Le magistrat spécial chargé de rendre la justice est le cadi, dont le tribunal constitue l’unique degré de juridiction connu chez les musulmans. A côté du cadi et pour l’assister dans l’exercice de ses fonctions, qui sont multiples, car elles comprennent des attributions extra-judiciaires, siègent deux fonctionnaires appelés l’adel et le bach-adel ; ils remplissent auprès de lui l’office de greffiers, le suppléent au besoin, mais ne lui servent jamais d’assesseurs. Dans tous les cas, le juge ou son suppléant est seul à statuer.

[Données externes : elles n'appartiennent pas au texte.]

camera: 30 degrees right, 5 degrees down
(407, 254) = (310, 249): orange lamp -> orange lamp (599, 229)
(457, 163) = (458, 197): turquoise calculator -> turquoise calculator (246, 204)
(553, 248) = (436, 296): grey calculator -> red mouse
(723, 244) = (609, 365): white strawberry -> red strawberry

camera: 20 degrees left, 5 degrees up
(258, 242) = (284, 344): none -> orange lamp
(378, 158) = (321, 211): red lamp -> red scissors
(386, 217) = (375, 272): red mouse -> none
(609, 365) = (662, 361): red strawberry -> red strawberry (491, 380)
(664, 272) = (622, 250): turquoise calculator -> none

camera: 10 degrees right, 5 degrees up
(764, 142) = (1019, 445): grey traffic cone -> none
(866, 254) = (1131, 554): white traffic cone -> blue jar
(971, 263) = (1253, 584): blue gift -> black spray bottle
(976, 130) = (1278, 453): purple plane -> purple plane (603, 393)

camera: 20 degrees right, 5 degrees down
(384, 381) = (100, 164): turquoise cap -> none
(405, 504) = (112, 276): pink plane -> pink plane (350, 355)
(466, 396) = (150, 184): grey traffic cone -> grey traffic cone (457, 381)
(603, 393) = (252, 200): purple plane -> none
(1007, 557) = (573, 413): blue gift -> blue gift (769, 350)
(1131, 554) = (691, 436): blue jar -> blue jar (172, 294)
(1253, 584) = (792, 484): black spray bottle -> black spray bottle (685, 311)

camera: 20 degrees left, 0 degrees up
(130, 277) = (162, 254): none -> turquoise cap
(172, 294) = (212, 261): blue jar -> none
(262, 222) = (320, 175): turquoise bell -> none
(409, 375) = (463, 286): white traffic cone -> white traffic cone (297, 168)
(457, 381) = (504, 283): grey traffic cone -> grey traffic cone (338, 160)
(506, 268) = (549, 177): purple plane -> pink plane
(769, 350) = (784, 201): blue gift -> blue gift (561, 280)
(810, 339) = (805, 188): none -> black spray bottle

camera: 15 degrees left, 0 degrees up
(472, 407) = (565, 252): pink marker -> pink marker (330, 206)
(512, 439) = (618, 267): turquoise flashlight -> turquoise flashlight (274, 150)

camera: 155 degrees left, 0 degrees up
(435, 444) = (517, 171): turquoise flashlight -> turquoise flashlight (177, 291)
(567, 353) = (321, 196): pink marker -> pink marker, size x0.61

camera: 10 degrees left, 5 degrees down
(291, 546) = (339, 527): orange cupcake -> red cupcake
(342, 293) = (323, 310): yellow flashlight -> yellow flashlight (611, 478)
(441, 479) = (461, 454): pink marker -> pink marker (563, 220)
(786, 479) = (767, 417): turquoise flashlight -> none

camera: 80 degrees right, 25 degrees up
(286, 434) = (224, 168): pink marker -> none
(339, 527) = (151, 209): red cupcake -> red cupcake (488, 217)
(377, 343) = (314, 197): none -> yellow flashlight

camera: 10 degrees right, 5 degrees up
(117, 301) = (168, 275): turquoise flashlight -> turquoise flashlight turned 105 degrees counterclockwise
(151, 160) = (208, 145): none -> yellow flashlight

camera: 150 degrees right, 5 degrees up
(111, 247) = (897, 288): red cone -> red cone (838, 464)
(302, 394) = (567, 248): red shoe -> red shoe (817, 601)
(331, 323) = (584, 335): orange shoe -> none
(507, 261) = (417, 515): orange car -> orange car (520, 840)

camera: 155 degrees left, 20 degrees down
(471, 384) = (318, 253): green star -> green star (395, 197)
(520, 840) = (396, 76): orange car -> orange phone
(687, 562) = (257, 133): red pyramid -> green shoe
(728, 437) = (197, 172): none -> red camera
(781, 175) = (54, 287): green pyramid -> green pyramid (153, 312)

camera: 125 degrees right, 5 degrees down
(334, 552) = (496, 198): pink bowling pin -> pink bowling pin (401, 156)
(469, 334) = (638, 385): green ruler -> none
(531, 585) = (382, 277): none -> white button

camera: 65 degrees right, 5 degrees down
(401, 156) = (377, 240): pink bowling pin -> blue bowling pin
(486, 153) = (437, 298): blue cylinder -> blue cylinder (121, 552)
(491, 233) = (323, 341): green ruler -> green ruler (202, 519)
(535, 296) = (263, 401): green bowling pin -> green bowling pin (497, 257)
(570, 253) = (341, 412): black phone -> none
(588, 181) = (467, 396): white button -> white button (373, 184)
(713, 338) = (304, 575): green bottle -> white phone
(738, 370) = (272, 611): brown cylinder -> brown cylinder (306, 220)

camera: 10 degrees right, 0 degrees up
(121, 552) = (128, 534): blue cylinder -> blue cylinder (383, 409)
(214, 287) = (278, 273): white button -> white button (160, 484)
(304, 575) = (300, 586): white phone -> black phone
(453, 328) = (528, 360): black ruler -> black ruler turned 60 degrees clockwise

Pour tempérer l’insuffisance de garanties inséparable de l’institution d’un juge unique, on avait imaginé un mode de recours singulier, qui consistait à en appeler de la sentence du cadi au cadi lui-même mieux informé. Dans ce cas, le magistrat dont on critiquait la décision réunissait un conseil appelé medjelès, composé d’un cadi du rite opposé au sien (hanéfîte[1] quand il était lui-même malékite et réciproquement), de plusieurs imans et tolba (savans), dont il demandait l’avis. Il statuait ensuite à nouveau sans être obligé de se conformer à l’opinion émise par eux. Après

  1. Le rite hanéfite est celui des Turcs et des Koulouglis, issus du mélange de sang arabe et turc.